More recently, Google has sought to improve Chrome’s advertising targeting capabilities, with Federated Learning of Cohorts (FLoC) in 2021, which was marketed as a more friendly, interest-based form of advertising than tracking with cookies. After negative feedback from many sources, Google quietly dropped FLoC, but not before renaming it to Topics API and trying to ram it through again.
Although it’s easy to call Google ‘evil’ here and point out that they dropped the ‘do no evil’ tagline, it’s important to note the context here. When Microsoft was bundling Internet Explorer with Windows and enjoying a solid browser market share, it was doing so from the position as a software company, leading to it leveraging this advantage for features like ActiveX in corporate settings.
Meanwhile Google is primarily an advertising company which makes it reasonable for them to leverage their browser near-monopoly for their own benefit. Meanwhile Mozilla’s Firefox browser is scraping by with a <5% market share . Mozilla has also changed since the early 2000s from a non-profit to a for-profit model, and its revenue comes from search query royalties, donations and in-browser ads.
The somewhat depressing picture that this paints is that unless you restrict the scope of the browser as Pale Moon does (no DRM, no WebRTC, no WebVR, etc.), you are not going to keep up with core HTML, CSS and JS functionality without a large (paid) team of developers, meanwhile beholden to the Big RGB Gorilla in the room in the form of Google setting the course of new functionality, including the removal of support for image formats while adding its own.
Where From Here
Although taking Google on head-first would be foolishness worthy of Don Quixote, there are ways that we can change things for the better. One is to demand that websites we use and/or maintain follow either the Progressive Enhancement or Graceful Degradation design philosophy. The latter item is something that is integral with HTML and CSS designs, with the absence of, or error in any of the CSS files merely leading to the HTML document being displayed without formatting, yet with the text and images visible and any URLs usable.

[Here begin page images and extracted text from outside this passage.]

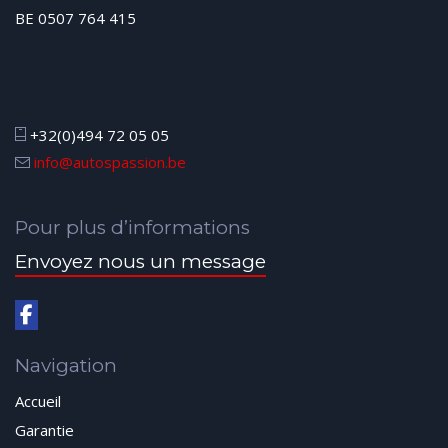
BE 0507 764 415
+32(0)494 72 05 05
info@autospassion.be
Pour plus d’informations
Envoyez nous un message
Navigation
Accueil
Garantie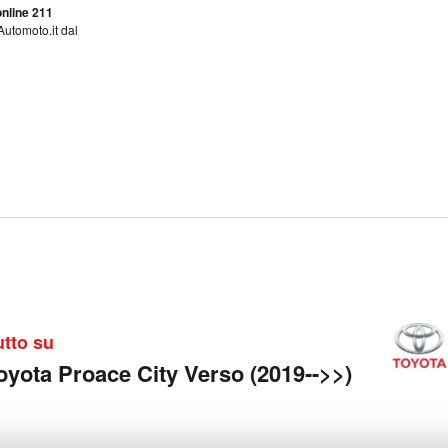
nline 211
Automoto.it dal
utto su
oyota Proace City Verso (2019-->>)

Progressive enhancement is similar, but more of a bottom-up approach, where the base design targets a minimum set of features, usually just HTML and CSS, with the availability of JavaScript support in the browser enhancing the experience, without affecting the core functionality for anyone entering the site with JS disabled (via NoScript and/or blocker like µMatrix). As a bonus, doing this is great for accessibility (like screenreaders) and for search-engine-optimization as all text will be clearly readable for crawler bot which tend to not use JS.

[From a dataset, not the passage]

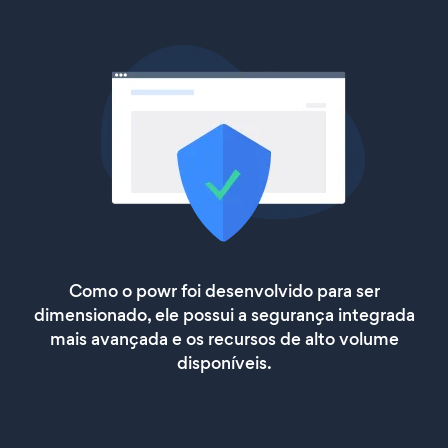
Como o powr foi desenvolvido para ser
dimensionado, ele possui a segurança integrada
mais avançada e os recursos de alto volume
disponíveis.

Perhaps using methods like these we as users of the WWW can give some hint to Google and kin as to what we’d like things to be like. Considering the trend of limiting the modern web to only browsers with only the latest, bleeding-edge features and the correct User-Agent string (with Discourse as a major offender), it would seem that such grassroots efforts may be the most effective in the long run, along with ensuring that alternative, non-Chromium browsers are not faced with extinction.